🤖 AI Summary
Large language models (LLMs) exhibit redundant, costly, and unstable reasoning under chain-of-thought (CoT) prompting, with no unified, efficient evaluation benchmark. Method: We introduce the first comprehensive, efficient-reasoning benchmark covering mathematical, commonsense, and logical reasoning tasks; propose a standardized CoT annotation protocol; and design E3-Score—a novel composite metric quantifying Efficiency, Effectiveness, and Explainability—alongside a unified evaluation framework supporting chain-based prompting, structured modeling, and option-level analysis. Contribution/Results: Systematically evaluating seven efficient-reasoning methods across six open-source LLMs and four datasets, we find no globally optimal approach: performance is significantly modulated by model scale, task complexity, and architectural characteristics.
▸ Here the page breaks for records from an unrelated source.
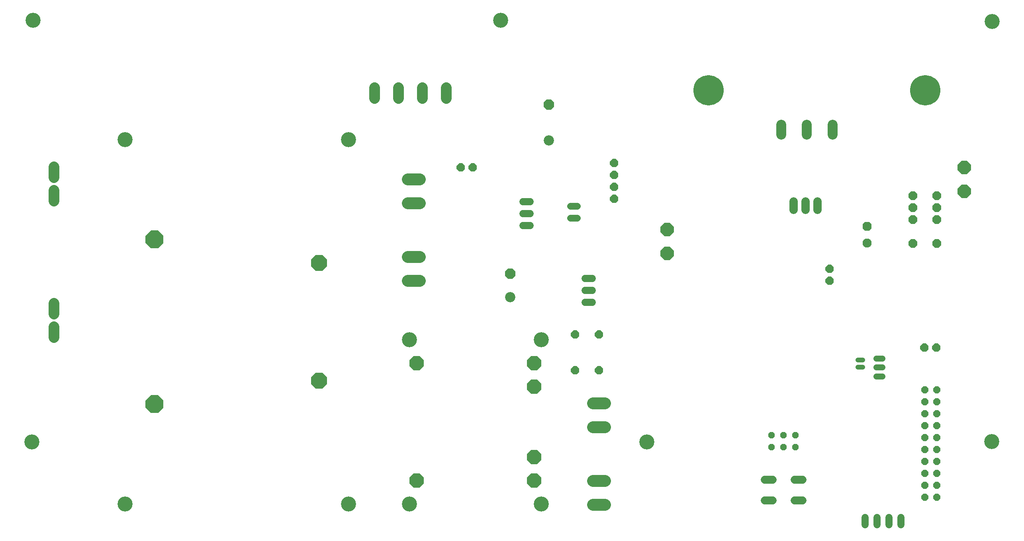
<source format=gbr>
G04 EAGLE Gerber X2 export*
%TF.Part,Single*%
%TF.FileFunction,Soldermask,Bot,1*%
%TF.FilePolarity,Negative*%
%TF.GenerationSoftware,Autodesk,EAGLE,8.6.3*%
%TF.CreationDate,2021-05-18T20:18:47Z*%
G75*
%MOMM*%
%FSLAX34Y34*%
%LPD*%
%AMOC8*
5,1,8,0,0,1.08239X$1,22.5*%
G01*
%ADD10P,2.089446X8X112.500000*%
%ADD11C,1.930400*%
%ADD12C,1.000000*%
%ADD13C,1.270000*%
%ADD14P,3.030692X8X202.500000*%
%ADD15C,1.676400*%
%ADD16C,1.524000*%
%ADD17C,1.778000*%
%ADD18C,2.095500*%
%ADD19P,1.948302X8X202.500000*%
%ADD20P,1.924489X8X112.500000*%
%ADD21P,1.924489X8X22.500000*%
%ADD22C,6.451600*%
%ADD23P,1.649562X8X112.500000*%
%ADD24P,1.484606X8X202.500000*%
%ADD25P,3.247170X8X22.500000*%
%ADD26C,3.200000*%
%ADD27P,1.924489X8X202.500000*%
%ADD28P,4.123906X8X22.500000*%
%ADD29P,3.680126X8X22.500000*%
%ADD30C,2.247900*%
%ADD31C,2.540000*%
%ADD32C,2.184400*%
%ADD33P,2.364373X8X202.500000*%
%ADD34C,1.422400*%
%ADD35C,2.300000*%


D10*
X1828800Y661555D03*
D11*
X1828800Y625995D03*
D12*
X1819513Y361638D02*
X1809513Y361638D01*
X1809513Y376638D02*
X1819513Y376638D01*
D13*
X1847850Y361200D02*
X1860550Y361200D01*
X1860550Y380250D02*
X1847850Y380250D01*
X1847850Y342150D02*
X1860550Y342150D01*
D14*
X2035175Y735850D03*
X2035175Y786650D03*
D15*
X1627632Y122281D02*
X1610868Y122281D01*
X1674368Y122281D02*
X1691132Y122281D01*
X1627632Y77831D02*
X1610868Y77831D01*
X1674368Y77831D02*
X1691132Y77831D01*
D16*
X1900237Y41795D02*
X1900237Y26555D01*
X1874837Y26555D02*
X1874837Y41795D01*
X1849437Y41795D02*
X1849437Y26555D01*
X1824037Y26555D02*
X1824037Y41795D01*
D17*
X1671638Y696798D02*
X1671638Y714578D01*
X1697038Y714578D02*
X1697038Y696798D01*
X1722438Y696798D02*
X1722438Y714578D01*
D18*
X1645603Y857135D02*
X1645603Y878090D01*
X1700213Y878090D02*
X1700213Y857135D01*
X1754823Y857135D02*
X1754823Y878090D01*
D19*
X1925638Y675525D03*
X1925638Y624725D03*
X1976438Y624725D03*
X1925638Y700925D03*
X1925638Y726325D03*
X1976438Y675525D03*
X1976438Y700925D03*
X1976438Y726325D03*
D20*
X1950200Y403225D03*
X1975600Y403225D03*
D21*
X1749425Y570750D03*
X1749425Y545350D03*
D22*
X1951838Y950450D03*
X1491838Y950450D03*
D23*
X1976438Y84975D03*
X1976438Y110375D03*
X1976438Y135775D03*
X1976438Y161175D03*
X1976438Y186575D03*
X1976438Y211975D03*
X1951038Y84975D03*
X1951038Y110375D03*
X1951038Y135775D03*
X1951038Y161175D03*
X1951038Y186575D03*
X1951038Y211975D03*
X1976438Y237375D03*
X1976438Y262775D03*
X1951038Y237375D03*
X1951038Y262775D03*
X1976438Y288175D03*
X1951038Y288175D03*
X1976438Y313575D03*
X1951038Y313575D03*
D24*
X1676400Y216738D03*
X1676400Y191338D03*
X1651000Y216738D03*
X1651000Y191338D03*
X1625600Y216738D03*
X1625600Y191338D03*
D25*
X870625Y119950D03*
X870625Y369950D03*
X1120625Y169950D03*
X1120625Y119950D03*
X1120625Y319950D03*
X1120625Y369950D03*
D26*
X855625Y419950D03*
X855625Y69950D03*
X1135625Y69950D03*
X1135625Y419950D03*
D27*
X1258888Y354850D03*
X1258888Y431050D03*
D21*
X1208088Y431050D03*
X1208088Y354850D03*
D28*
X313950Y283038D03*
X313950Y633038D03*
D29*
X663950Y583038D03*
X663950Y333038D03*
D26*
X251450Y845538D03*
X726450Y845538D03*
X251450Y70538D03*
X726450Y70538D03*
D30*
X781050Y934161D02*
X781050Y956640D01*
X831850Y956640D02*
X831850Y934161D01*
X882650Y934161D02*
X882650Y956640D01*
X933450Y956640D02*
X933450Y934161D01*
D31*
X877888Y545025D02*
X852488Y545025D01*
X852488Y595825D02*
X877888Y595825D01*
X877888Y710125D02*
X852488Y710125D01*
X852488Y760925D02*
X877888Y760925D01*
X1245850Y68800D02*
X1271250Y68800D01*
X1271250Y119600D02*
X1245850Y119600D01*
X1245850Y233900D02*
X1271250Y233900D01*
X1271250Y284700D02*
X1245850Y284700D01*
D26*
X55750Y1100000D03*
X53250Y202500D03*
X2094250Y1097500D03*
D32*
X1152525Y843800D03*
D33*
X1152525Y920000D03*
D16*
X1112520Y662825D02*
X1097280Y662825D01*
X1097280Y688225D02*
X1112520Y688225D01*
X1112520Y713625D02*
X1097280Y713625D01*
X1229043Y499313D02*
X1244283Y499313D01*
X1244283Y524713D02*
X1229043Y524713D01*
X1229043Y550113D02*
X1244283Y550113D01*
D32*
X1069975Y510825D03*
D33*
X1069975Y560825D03*
D34*
X1197801Y678700D02*
X1212025Y678700D01*
X1212025Y704100D02*
X1197801Y704100D01*
D20*
X965200Y786650D03*
X990600Y786650D03*
D26*
X2093250Y203500D03*
D27*
X1290638Y719975D03*
X1290638Y745375D03*
X1290638Y770775D03*
X1290638Y796175D03*
D35*
X100013Y788225D02*
X100013Y765225D01*
X100013Y738225D02*
X100013Y715225D01*
X100013Y447713D02*
X100013Y424713D01*
X100013Y474713D02*
X100013Y497713D01*
D26*
X1050000Y1100000D03*
X1360000Y202500D03*
D14*
X1403350Y603250D03*
X1403350Y654050D03*
M02*

</source>
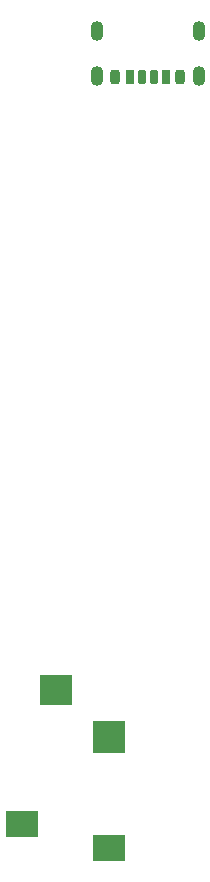
<source format=gbr>
%TF.GenerationSoftware,KiCad,Pcbnew,7.0.11-2.fc39*%
%TF.CreationDate,2024-04-27T19:47:06+02:00*%
%TF.ProjectId,tda2050-devboard,74646132-3035-4302-9d64-6576626f6172,rev?*%
%TF.SameCoordinates,Original*%
%TF.FileFunction,Paste,Top*%
%TF.FilePolarity,Positive*%
%FSLAX46Y46*%
G04 Gerber Fmt 4.6, Leading zero omitted, Abs format (unit mm)*
G04 Created by KiCad (PCBNEW 7.0.11-2.fc39) date 2024-04-27 19:47:06*
%MOMM*%
%LPD*%
G01*
G04 APERTURE LIST*
G04 Aperture macros list*
%AMRoundRect*
0 Rectangle with rounded corners*
0 $1 Rounding radius*
0 $2 $3 $4 $5 $6 $7 $8 $9 X,Y pos of 4 corners*
0 Add a 4 corners polygon primitive as box body*
4,1,4,$2,$3,$4,$5,$6,$7,$8,$9,$2,$3,0*
0 Add four circle primitives for the rounded corners*
1,1,$1+$1,$2,$3*
1,1,$1+$1,$4,$5*
1,1,$1+$1,$6,$7*
1,1,$1+$1,$8,$9*
0 Add four rect primitives between the rounded corners*
20,1,$1+$1,$2,$3,$4,$5,0*
20,1,$1+$1,$4,$5,$6,$7,0*
20,1,$1+$1,$6,$7,$8,$9,0*
20,1,$1+$1,$8,$9,$2,$3,0*%
G04 Aperture macros list end*
%ADD10RoundRect,0.175000X0.175000X0.425000X-0.175000X0.425000X-0.175000X-0.425000X0.175000X-0.425000X0*%
%ADD11RoundRect,0.190000X-0.190000X-0.410000X0.190000X-0.410000X0.190000X0.410000X-0.190000X0.410000X0*%
%ADD12RoundRect,0.200000X-0.200000X-0.400000X0.200000X-0.400000X0.200000X0.400000X-0.200000X0.400000X0*%
%ADD13RoundRect,0.175000X-0.175000X-0.425000X0.175000X-0.425000X0.175000X0.425000X-0.175000X0.425000X0*%
%ADD14RoundRect,0.190000X0.190000X0.410000X-0.190000X0.410000X-0.190000X-0.410000X0.190000X-0.410000X0*%
%ADD15RoundRect,0.200000X0.200000X0.400000X-0.200000X0.400000X-0.200000X-0.400000X0.200000X-0.400000X0*%
%ADD16O,1.100000X1.700000*%
%ADD17R,2.800000X2.200000*%
%ADD18R,2.800000X2.800000*%
%ADD19R,2.800000X2.600000*%
G04 APERTURE END LIST*
D10*
%TO.C,J5*%
X158615000Y-65945000D03*
D11*
X156595000Y-65945000D03*
D12*
X155365000Y-65945000D03*
D13*
X157615000Y-65945000D03*
D14*
X159635000Y-65945000D03*
D15*
X160865000Y-65945000D03*
D16*
X162435000Y-65865000D03*
X162435000Y-62065000D03*
X153795000Y-65865000D03*
X153795000Y-62065000D03*
%TD*%
D17*
%TO.C,J4*%
X147430000Y-129235000D03*
X154830000Y-131235000D03*
D18*
X154830000Y-121835000D03*
D19*
X150380000Y-117835000D03*
%TD*%
M02*

</source>
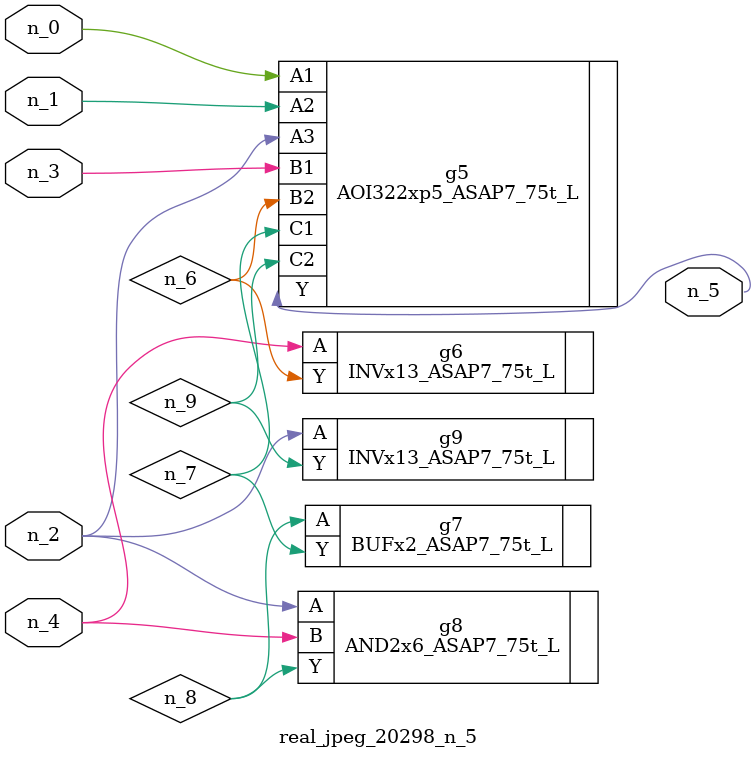
<source format=v>
module real_jpeg_20298_n_5 (n_4, n_0, n_1, n_2, n_3, n_5);

input n_4;
input n_0;
input n_1;
input n_2;
input n_3;

output n_5;

wire n_8;
wire n_6;
wire n_7;
wire n_9;

AOI322xp5_ASAP7_75t_L g5 ( 
.A1(n_0),
.A2(n_1),
.A3(n_2),
.B1(n_3),
.B2(n_6),
.C1(n_7),
.C2(n_9),
.Y(n_5)
);

AND2x6_ASAP7_75t_L g8 ( 
.A(n_2),
.B(n_4),
.Y(n_8)
);

INVx13_ASAP7_75t_L g9 ( 
.A(n_2),
.Y(n_9)
);

INVx13_ASAP7_75t_L g6 ( 
.A(n_4),
.Y(n_6)
);

BUFx2_ASAP7_75t_L g7 ( 
.A(n_8),
.Y(n_7)
);


endmodule
</source>
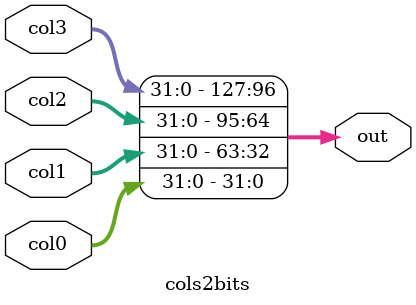
<source format=sv>
`timescale 1ps/1ps
module rows2bits (
	input [31:0] row0, row1, row2, row3,
    output [127:0] out
);

    assign out = {row3[24 +: 8], row2[24 +: 8], row1[24 +: 8], row0[24 +: 8],
                  row3[16 +: 8], row2[16 +: 8], row1[16 +: 8], row0[16 +: 8],
                  row3[8 +: 8], row2[8 +: 8], row1[8 +: 8], row0[8 +: 8],
                  row3[0 +: 8], row2[0 +: 8], row1[0 +: 8], row0[0 +: 8]
                 };

endmodule

module cols2bits (
	input [31:0] col0, col1, col2, col3,
    output [127:0] out
);

    assign out = {col3, col2, col1, col0};

endmodule
</source>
Our work establishes a reproducible, extensible evaluation infrastructure and provides foundational insights for advancing efficient LLM reasoning research.
📝 Abstract
Large language models (LLMs) with Chain-of-Thought (CoT) prompting achieve strong reasoning but often produce unnecessarily long explanations, increasing cost and sometimes reducing accuracy. Fair comparison of efficiency-oriented approaches is hindered by fragmented evaluation practices. We introduce EffiReason-Bench, a unified benchmark for rigorous cross-paradigm evaluation of efficient reasoning methods across three categories: Reasoning Blueprints, Dynamic Execution, and Post-hoc Refinement. To enable step-by-step evaluation, we construct verified CoT annotations for CommonsenseQA and LogiQA via a pipeline that enforces standardized reasoning structures, comprehensive option-wise analysis, and human verification. We evaluate 7 methods across 6 open-source LLMs (1B-70B) on 4 datasets spanning mathematics, commonsense, and logic, and propose the E3-Score, a principled metric inspired by economic trade-off modeling that provides smooth, stable evaluation without discontinuities or heavy reliance on heuristics. Experiments show that no single method universally dominates; optimal strategies depend on backbone scale, task complexity, and architecture.